Following the exit of American multinational finance corporation Goldman Sachs from fintech innovation company R3 CEV LLC’s famous blockchain or distributed ledger consortium, Spanish banking group Banco Santander has too quitted the group, reports Fortune.com, citing a Reuters report. The Wall Street Journal reports that American multinational financial services organization also plans to drop out of the syndicate.
According to Fortune.com, sources close to the matter told the website that Goldman decided to leave the body after being unable to come to an agreement on terms of a potential fundraising arrangement, while Santander’s reason(s) for walking away from the association is(are) less clear.
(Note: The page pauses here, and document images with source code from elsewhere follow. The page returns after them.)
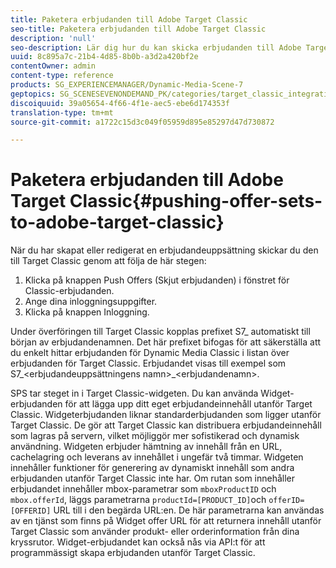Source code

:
 ```yaml
---
title: Paketera erbjudanden till Adobe Target Classic
seo-title: Paketera erbjudanden till Adobe Target Classic
description: 'null'
seo-description: Lär dig hur du kan skicka erbjudanden till Adobe Target Classic.
uuid: 8c895a7c-21b4-4d85-8b0b-a3d2a420bf2e
contentOwner: admin
content-type: reference
products: SG_EXPERIENCEMANAGER/Dynamic-Media-Scene-7
geptopics: SG_SCENESEVENONDEMAND_PK/categories/target_classic_integration
discoiquuid: 39a05654-4f66-4f1e-aec5-ebe6d174353f
translation-type: tm+mt
source-git-commit: a1722c15d3c049f05959d895e85297d47d730872

---
```



# Paketera erbjudanden till Adobe Target Classic{#pushing-offer-sets-to-adobe-target-classic}

När du har skapat eller redigerat en erbjudandeuppsättning skickar du den till Target Classic genom att följa de här stegen:

1. Klicka på knappen Push Offers (Skjut erbjudanden) i fönstret för Classic-erbjudanden.
1. Ange dina inloggningsuppgifter.
1. Klicka på knappen Inloggning.

Under överföringen till Target Classic kopplas prefixet S7_ automatiskt till början av erbjudandenamnen. Det här prefixet bifogas för att säkerställa att du enkelt hittar erbjudanden för Dynamic Media Classic i listan över erbjudanden för Target Classic. Erbjudandet visas till exempel som S7_&lt;erbjudandeuppsättningens namn>_&lt;erbjudandenamn>.

SPS tar steget in i Target Classic-widgeten. Du kan använda Widget-erbjudanden för att lägga upp ditt eget erbjudandeinnehåll utanför Target Classic. Widgeterbjudanden liknar standarderbjudanden som ligger utanför Target Classic. De gör att Target Classic kan distribuera erbjudandeinnehåll som lagras på servern, vilket möjliggör mer sofistikerad och dynamisk användning. Widgeten erbjuder hämtning av innehåll från en URL, cachelagring och leverans av innehållet i ungefär två timmar. Widgeten innehåller funktioner för generering av dynamiskt innehåll som andra erbjudanden utanför Target Classic inte har. Om rutan som innehåller erbjudandet innehåller mbox-parametrar som `mboxProductID` och `mbox.offerId`, läggs parametrarna `productId=[PRODUCT_ID]`och `offerID=[OFFERID]` URL till i den begärda URL:en. De här parametrarna kan användas av en tjänst som finns på Widget offer URL för att returnera innehåll utanför Target Classic som använder produkt- eller orderinformation från dina kryssrutor. Widget-erbjudandet kan också nås via API:t för att programmässigt skapa erbjudanden utanför Target Classic.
Both Goldman and Santander, however, are investors in Digital Asset Holdings, a competing blockchain startup led by Blythe Masters, an ex-J.P. Morgan top executive, points out Fortune, adding, “The shakeup indicates that the field is maturing rather than waning.”
Nevertheless, the Reuters article reports a person familiar with the plans told the news agency that R3 has dropped the amount it wanted to raise from members of the consortium in its first large round of equity funding to US$150 million (from US$200 million) and is altering the deal’s structure.
In exchange for the funding, R3 plans to give the banks a 60% equity stake, the person told Reuters, adding that over 90 percent of the later-stage original 42 bank members have shown interest in investing. Initially, there were nine original members.
New York-based R3 currently runs a consortium of more than 70 financial institutions.